Tuesday, November 17, 2009

We're In

There's nothing quite like an NCAA tournament selection show, at least from an anticipation standpoint. There's a helplessness to watching, since there's absolutely no pre-show warning or knowledge of what's going to happen.

TigerBlog remembers back to 1991, when he watched the men's basketball selection show in Kit Mueller's room with the great Princeton center and the rest of the team. The team was so wound up for the show that it collectively booed a human interest story that ended the network news, which preceded the selections themselves.

For awhile (and maybe still, TigerBlog isn't sure), the NCAA tournament men's basketball selection show received higher ratings than the games themselves that followed. And, of course, the TV people noticed, as selection shows across many sports now are all over television, many with the same basic format of some general banter between the announcers (which nobody cares about) followed by brackets that are slowly revealed, to build the drama. There are often cutaways to teams who joyously react at being selected (the reaction is always the same, regardless of the seed, draw or probability that the team would get a bid; the players, coaches, staff and friends all gather in a room, peer nervously at the screen and then leap to their feet, raise their arms and scream when their school's name comes up on the line) or "bubble" teams that haven't been picked yet.

Of course, the words "Princeton" and "bubble team" rarely go together. For the most part, Princeton teams know if they're in or out before the selection show, either because they hold an automatic bid, they are a shoo-in for the tournament or they obviously have no chance.

Largely, this is because the Ivy League is a one-bid league in basketball and some other sports (field hockey, which Princeton dominates), and, in the sports where there are multiple bids to be had, it's often obvious what's going to happen. In men's and women's lacrosse last year, for instance, neither Princeton team won the automatic bid but both knew they were locks for the tournament.

In fact, TigerBlog can only think of one time when a Princeton team could be considered a bubble team, and that was in men's basketball in 1998-99, when Princeton defeated teams like UNC Charlotte, Texas, Florida State and UAB but had some other tough losses, especially in overtime to Harvard and Yale, that ultimately sent the Tigers to the NIT, where they would beat Georgetown and North Carolina State before falling to Xavier. TigerBlog watched that year's selection show thinking that Princeton had at least a small chance.

All of this brings us to Monday's men's soccer selection show, at 5:30 on ESPNEWS. Princeton's men's team finished its regular season in style, blasting Penn and Yale to finish 9-5-3 with a strong RPI. It seemed like Princeton had a pretty good shot at a bid – but not a 100% lock. In other words, a genuine bubble team.

When ESPNEWS has a selection show, it doesn't go to the picks right away.
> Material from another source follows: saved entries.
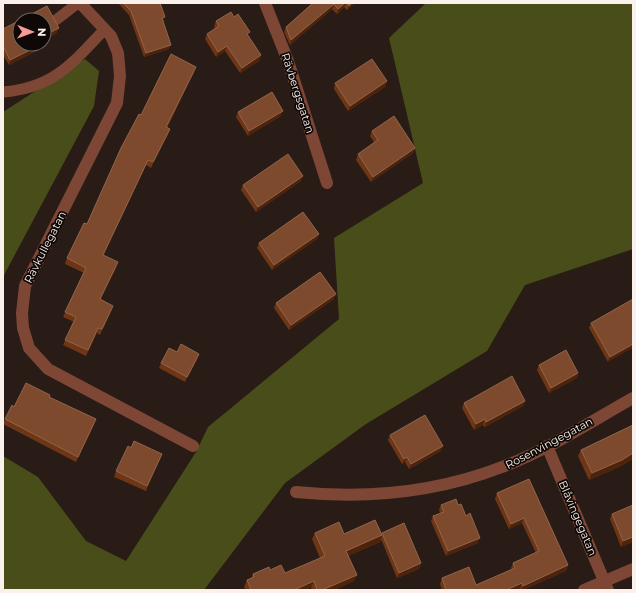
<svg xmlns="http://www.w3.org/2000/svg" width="636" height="593" font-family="Montserrat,sans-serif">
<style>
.forest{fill:#494d19}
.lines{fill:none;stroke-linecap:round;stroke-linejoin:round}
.service{stroke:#7e4634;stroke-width:11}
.minor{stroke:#7e4634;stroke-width:12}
.wall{fill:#6f3616}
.shaded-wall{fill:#4d230c}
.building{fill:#7e4a2d;stroke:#92644b}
.labels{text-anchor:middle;stroke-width:3.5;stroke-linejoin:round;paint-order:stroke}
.street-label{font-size:11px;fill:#faf0ec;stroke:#0e0806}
</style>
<rect width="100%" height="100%" fill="#291c16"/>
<g class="forest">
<path d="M426 3H633V249L525 285 487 351 366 424 285 483 204 590H3V456L38 477 86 541 126 561 196 452 208 427 339 319 334 238 423 183 389 38Z"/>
<path d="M85 59 99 71 94 106 3 277V112Z"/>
</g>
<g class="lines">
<g class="service">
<path d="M56 20 78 3"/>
<path d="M3 92C53 88 72 64 104 30"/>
</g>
<g class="minor">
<path d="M80 3 111 36 118 53 120 76 117 103 25 286 22 313 23 328 29 348 48 369 193 446"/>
<path d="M265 3 288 61 327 183"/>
<path d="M547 446 608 590"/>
<path d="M296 492C366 499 435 493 502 467 548 450 590 422 633 398"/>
<path d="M584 590 633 569"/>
</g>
</g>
<g class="wall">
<path d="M118 3H160L169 49 144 57 129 15Z"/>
<path d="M313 3H355L347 10 344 7 337 14 332 9 290 45 284 32 286 27Z"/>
<path d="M234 17 261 55 259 61 240 73 225 51 216 57 205 39 207 34 215 28 214 26 216 21Z"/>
<path d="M3 29 57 33 46 39 48 41 46 46 9 65 3 55Z"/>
<path d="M194 72 167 128 168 134 151 168 146 165 103 255 116 268 100 300 111 311 100 335 97 333 86 356 63 345 74 322 63 317 84 273 65 264 67 258 87 224 141 115Z"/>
<path d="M387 81 385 87 348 111 334 89 335 83Z"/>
<path d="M238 112 281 116 248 136 236 117Z"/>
<path d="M372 131 415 148 413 153 371 182 356 160 358 154 374 142 370 136Z"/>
<path d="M301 181 256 212 241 190 243 185Z"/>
<path d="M319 234 317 239 272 270 257 248 259 243Z"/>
<path d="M334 299 289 330 274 308 276 303Z"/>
<path d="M633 299 608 362 589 328 591 323Z"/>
<path d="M177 352 197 360 185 382 159 368 161 363Z"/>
<path d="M539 365 578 373 577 378 549 393 537 370Z"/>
<path d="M49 397 96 419 76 462 3 424 5 419 14 407Z"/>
<path d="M525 401 523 406 485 427 483 425 474 430 462 408 464 403Z"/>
<path d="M633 425V459L619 467 589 480 578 456 581 450Z"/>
<path d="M390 435 441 451 409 469 405 462 402 464 388 440Z"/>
<path d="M131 448 162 454 146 491 114 477 116 471Z"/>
<path d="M529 479 568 565 566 571 523 590H521L520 589 517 590H442L440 584 442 578 476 585 512 570 511 568 513 563 536 553 522 523 509 529 495 499 497 493Z"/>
<path d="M441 505H458L466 516 478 543 446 556 431 521 433 516 440 513 439 510Z"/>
<path d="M612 514 633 542 621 547 610 519Z"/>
<path d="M315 533 382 534V533L421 563 419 569 397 578 381 539 380 542 348 556 357 575 354 581 334 590H312L311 587 306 590H246L244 587 247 580 251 579 253 574 270 570 285 573 320 558 312 539Z"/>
</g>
<g class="shaded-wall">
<path d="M345 3H346L344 7 337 14 338 9Z"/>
<path d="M352 3H355L347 10 349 6Z"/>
<path d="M334 4 332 9 290 45 291 40Z"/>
<path d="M59 28 57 33 44 40 45 35Z"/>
<path d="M48 41 46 46 9 65 10 60 42 44H44V43Z"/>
<path d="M171 45 169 49 144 57 146 53Z"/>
<path d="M227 46 225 51 216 57 218 52Z"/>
<path d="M261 55 259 61 240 73 242 68Z"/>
<path d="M196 67 194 72 164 132 166 127Z"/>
<path d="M387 81 385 87 348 111 350 106Z"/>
<path d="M283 111 281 116 248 136 249 131Z"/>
<path d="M170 129 168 134 151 168 153 162Z"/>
<path d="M415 148 413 153 371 182 373 177Z"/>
<path d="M148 160 146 165 101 260 103 255Z"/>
<path d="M303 176 301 181 256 212 258 207Z"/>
<path d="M319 234 317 239 272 270 274 265Z"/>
<path d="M118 262 116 268 98 305 100 299Z"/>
<path d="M336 294 334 299 289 330 291 325Z"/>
<path d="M113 306 111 311 100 335 102 329Z"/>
<path d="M98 328 97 333 86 356 88 350Z"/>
<path d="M633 344V348L608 362 610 357Z"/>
<path d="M199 354 197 360 185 382 187 377Z"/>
<path d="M578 373 577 378 549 393 551 388Z"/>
<path d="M525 401 523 406 485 427 486 422Z"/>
<path d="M96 419 94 425 76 462 78 457Z"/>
<path d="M485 419 483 425 474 430 476 424Z"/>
<path d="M443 446 441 451 409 469 411 464Z"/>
<path d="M633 453V459L619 467 589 480 592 473Z"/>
<path d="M162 454 160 459 146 491 147 486Z"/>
<path d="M407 457 405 462 402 464 404 459Z"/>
<path d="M524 518 522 523 509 529 511 524Z"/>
<path d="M382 535 380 542 344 558 346 551Z"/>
<path d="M633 537V542L621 547 623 541Z"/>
<path d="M480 538 478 543 446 556 448 551Z"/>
<path d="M421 563 419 569 397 578 399 573Z"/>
<path d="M568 565 566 571 523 590H521L523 586Z"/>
<path d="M357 575 354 581 334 590H322Z"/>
<path d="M314 581 311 587 306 590H294Z"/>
<path d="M522 583 520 589 517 590H506Z"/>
</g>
<g class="building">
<path d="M123 3H160L165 17 162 18 171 45 146 53 131 11Z"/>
<path d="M313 3H345L338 9 334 4 291 40 286 27Z"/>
<path d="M347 3H352L349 6Z"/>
<path d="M47 6 59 28 45 35 48 41 44 43V20H20V44H42L10 60 3 46V29Z"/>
<path d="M231 12 234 17 238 14 250 32 247 34 261 55 242 68 227 46 218 52 207 34 219 26 216 21Z"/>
<path d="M171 54 196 67 166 127 170 129 153 162 148 160 103 255 118 262 100 299 113 306 102 329 98 328 88 350 65 340 76 317 65 312 86 268 67 258 84 223 87 224 121 148 139 114 141 115Z"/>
<path d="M372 59 387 81 350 106 335 83Z"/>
<path d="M272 92 283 111 249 131 238 112Z"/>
<path d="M394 116 415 148 373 177 358 154 378 140 372 131Z"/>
<path d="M288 154 303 176 258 207 243 185Z"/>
<path d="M303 212 319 234 274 265 259 243Z"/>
<path d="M320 272 336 294 291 325 276 303Z"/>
<path d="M633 299V344L610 357 591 323Z"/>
<path d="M181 344 199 354 187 377 161 363 169 348 177 352Z"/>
<path d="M566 350 578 373 551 388 539 365Z"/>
<path d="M512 376 525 401 486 422 485 419 476 424 464 403Z"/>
<path d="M26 383 50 395 49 397 96 419 78 457 5 419 12 405 14 407Z"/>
<path d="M425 415 443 446 411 464 407 457 404 459 390 435Z"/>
<path d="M633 425V453L622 460 592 473 581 450Z"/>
<path d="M134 441 162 454 147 486 116 471 128 446 131 448Z"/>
<path d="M529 479 568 565 523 586 522 583 506 590H446L442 578 469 567 476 585 515 568 513 563 539 551 524 518 511 524 497 493Z"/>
<path d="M456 499 458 505 461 504 466 516 470 513 480 538 448 551 433 516 444 512 441 505Z"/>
<path d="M633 505V537L623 541 612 514Z"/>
<path d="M375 520 382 535 346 551 357 575 322 590H317L314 581 294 590H251L247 580 254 577 253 574 269 567 270 570 281 565 285 573 325 556 315 533 339 522 344 534Z"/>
<path d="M404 523 421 563 399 573 382 533Z"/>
</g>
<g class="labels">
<g class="street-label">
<text transform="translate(298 93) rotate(72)" y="4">Rävbergsgatan</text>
<text transform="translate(45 247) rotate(-63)" y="4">Rävkullegatan</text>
<text transform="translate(549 443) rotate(-28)" y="4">Rosenvingegatan</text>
<text transform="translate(578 518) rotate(67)" y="4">Blåvingegatan</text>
</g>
</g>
<rect width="636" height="593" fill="none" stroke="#faf0ec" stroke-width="8"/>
<g transform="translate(32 32) rotate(91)"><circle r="19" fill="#0e0806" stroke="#6c6562"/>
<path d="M0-3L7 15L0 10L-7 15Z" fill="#f59c96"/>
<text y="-6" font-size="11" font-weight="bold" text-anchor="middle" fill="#faf0ec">N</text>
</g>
</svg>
Instead, it starts out with its normal programming and fits the selections in during the course of the half-hour.

When 5:30 rolled around, the first story was about how the Bengals were thinking of signing Larry Johnson and then mentioned how two guys TigerBlog had never heard of were named the baseball Rookies of the Year.

After that was news that Stephen Jackson had been traded from the Warriors to the Bobcats, which left TigerBlog wondering why teams continually take chances on proven malcontents like Johnson and Jackson. Next was a 10-minute discussion of the NFL, specifically Bill Belichick's decision to go for it on 4th-and-2 from his 28 against the Colts Sunday night (a move TigerBlog defended Monday and continues to believe was a great call).

Then, finally, it was time for the soccer selections. The bad part of selections on ESPNEWS is that they make you wait for 15-20 minutes (or longer) to start the picks; the good part is that they fly through them.

And so it started, with the first group of 12 teams (men's soccer is a 48-team draw; the women's tournament is 64 teams), followed quickly by the next. By this time, Brown and Dartmouth were in the field, and neither one of them had the Ivy League's automatic bid, which belonged to Harvard and meant that three Ivy teams were already in.

TigerBlog remembers full well Gary Walters' time on the men's basketball committee, including his year as chair, and Gary always said that the committee never considers how many teams from a league are in the field. TB has also heard other members of committees for other sports say the same thing, time and again. Still, when Brown and Dartmouth were in and Harvard was still not on the board, TB couldn't help but think "uh-oh."

The third group of 12 didn't include Princeton or Harvard, which made the drama build even more. Finally, the last group was flashed, and Princeton was the last school listed, all the way on the bottom. Princeton vs. Bucknell here Thursday, with the winner to play at Virginia Sunday.

It was torturous for TigerBlog to watch; it had to be twice as excruciating for the team. It had to be a helpless feeling of not having any way of knowing what was going to happen, to pure elation at finding out they were in. And at home, to boot.

Hey, it's what selection shows are all about.